Dr Handler was born in 1910 in Brzostek, Poland and worked at the Jewish Hospital in Berlin before he arrived in the UK in 1939. Unlike many who came from Germany at that time, he was exempted from internment. He was granted temporary registration on 26 May 1941 to enable him to practise medicine.

The correspondence associated with Dr Handler’s application gives some flavour of the challenges Jewish doctors faced after fleeing Germany, where despite their expertise and training they were denied qualifications. In a letter to the GMC dated 11 April 1941, Dr Handler explains:

‘Licences issued to Jewish Doctors before the Hitler regime were revoked by the latter. Therefore no Jew was actually entitled to practise medicine in Germany, with a few exceptions granted for indispensable medical care of members of the Jewish Community.

‘I was one of these comparatively few. Even these were not permitted to call themselves ‘Arzt’ [doctor] but only ‘Heilkundiger’ [healer]. As almost all Doctor Refugees from Nazi oppression are of Jewish origin they are in the same position as myself regarding legal rights to practise in Germany.

‘The Order ‘Temporary Registration’ would be ineffective if the administrative form of the inhuman persecution of the Nazi regime would be made the basis for temporary registration of German Doctors now residing in this country.’

Keen to contribute to what he believed to be ‘the Common Cause’ during the war, Dr Handler worked at the War Memorial Hospital in Wrexham and was subsequently granted full registration on 30 April 1948.

After moving to Herne Hill in London he became a Member (1952) and Fellow (1982) of the Royal College of Obstetricians and Gynaecologists. He remained in England until he died aged 80 in Stanmore, Middlesex.

Dr Ewald Katz

Dr Katz was born in 1913 in Berlin and escaped the Nazi regime by coming to the UK in the 1930s. He was initially exempted from internment in 1939, although he was later briefly interned in 1940. Once released, he was granted temporary registration on 25 June 1941 and worked at the Princess Alice Memorial Hospital in Eastbourne for the duration of the war.

After the war, he emigrated to the United States to be reunited at last with members of his family who had fled there in 1939. He changed his name to Ernest Katz Kent and died in New York at the age of 85.

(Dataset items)
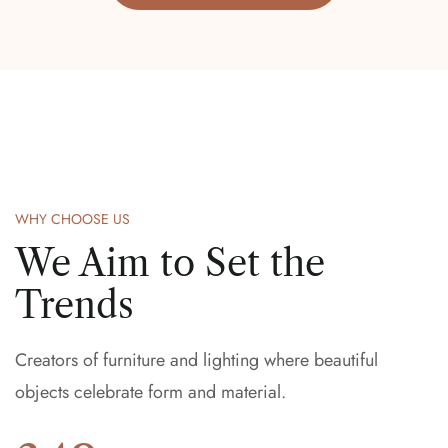
WHY CHOOSE US
We Aim to Set the
Trends
Creators of furniture and lighting where beautiful
objects celebrate form and material.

• [REQUIRED ACTIONS]
A. Translate this sentence from the passage about refugee doctors into Spanish: "He was granted temporary registration on 26 May 1941 to enable him to practise medicine."
B. Extend the passage about refugee doctors, beginning after its final sentence.

• [ANSWERS TO THIS EXERCISE]
A. Se le concedió el registro provisional el 26 de mayo de 1941 para permitirle ejercer la medicina.

B.
Unlike most Jewish medical students, Dr Katz was permitted to finish his studies and to complete his ‘practical year’ but, solely on the grounds of his ethnicity, he was barred from receiving his diploma and being recognised as a doctor.

Like Dr Handler he had to find alternative ways of proving his medical qualification, writing to the GMC in 1941 to explain:

‘After the completion of his practical year every German candidate of medicine is automatically entitled to practise medicine, surgery and midwifery in Germany, and gets a proper diploma. Jewish candidates, however, are denied a diploma according to the anti-Jewish laws. All I could get as a Jewish candidate was […] this certificate, which I enclose again in the original and in the English translation, that certifies I have fulfilled the assumptions regarding the practice of the medical professional within the German Reich apart from the proof of Aryan origin.

‘No Jewish candidate of medicine did get any document proving his ‘deed of approbation’; in fact this was annulled to those Jewish practitioners in possession of it, as it happened to my father, who had been a rather well-known children’s specialist in Berlin for over 30 years.’

Dr Selma Grünmandel

We don’t know much about Dr Grünmandel’s career prior to her arrival in England, but we do know that she was born in what is now Poland in 1896 and came to England to escape the Nazi regime in 1939.

Dr Grünmandel was a surgeon, but on arriving in England as a refugee had to spend three years working as a domestic servant in London before she was given temporary registration on 8 June 1942.

Once registered, Dr Grünmandel moved to Nottingham and was finally able to put her surgical expertise into practice at the Basford Emergency Hospital in Nottingham. She settled in Nottingham after the war, and remained there until her death in 1981, aged 85.

Remembering with thanks

The GMC is proud to take a moment to remember with gratitude the doctors who, after suffering appalling persecution and loss under the Third Reich, lent their medical expertise to the UK at a time of exceptional need.